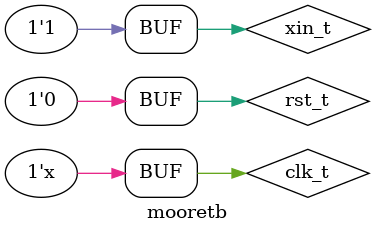
<source format=v>
module mooretb;
    reg clk_t, rst_t, xin_t;
    wire zout_t;

    moore dut (.clk(clk_t), .rst(rst_t), .xin(xin_t), .zout(zout_t));

    initial begin
        clk_t = 1'b1;
        rst_t = 1'b1;
        #100 rst_t = 1'b0;
        xin_t = 1'b1;
        #100 xin_t = 1'b0;
        #100 xin_t = 1'b1;
        #100 xin_t = 1'b1;
        #100 xin_t = 1'b1;
        #100 xin_t = 1'b0;
        #100 xin_t = 1'b1;
        #100 xin_t = 1'b1;
    end

    always #50 clk_t = ~clk_t;

endmodule

</source>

ASSIGNMENT:
Would you reproduce the listing above in full and exactly, without its pictures?

SOLUTION TO THIS TASK:
<source format=v>
module mooretb;
    reg clk_t, rst_t, xin_t;
    wire zout_t;

    moore dut (.clk(clk_t), .rst(rst_t), .xin(xin_t), .zout(zout_t));

    initial begin
        clk_t = 1'b1;
        rst_t = 1'b1;
        #100 rst_t = 1'b0;
        xin_t = 1'b1;
        #100 xin_t = 1'b0;
        #100 xin_t = 1'b1;
        #100 xin_t = 1'b1;
        #100 xin_t = 1'b1;
        #100 xin_t = 1'b0;
        #100 xin_t = 1'b1;
        #100 xin_t = 1'b1;
    end

    always #50 clk_t = ~clk_t;

endmodule

</source>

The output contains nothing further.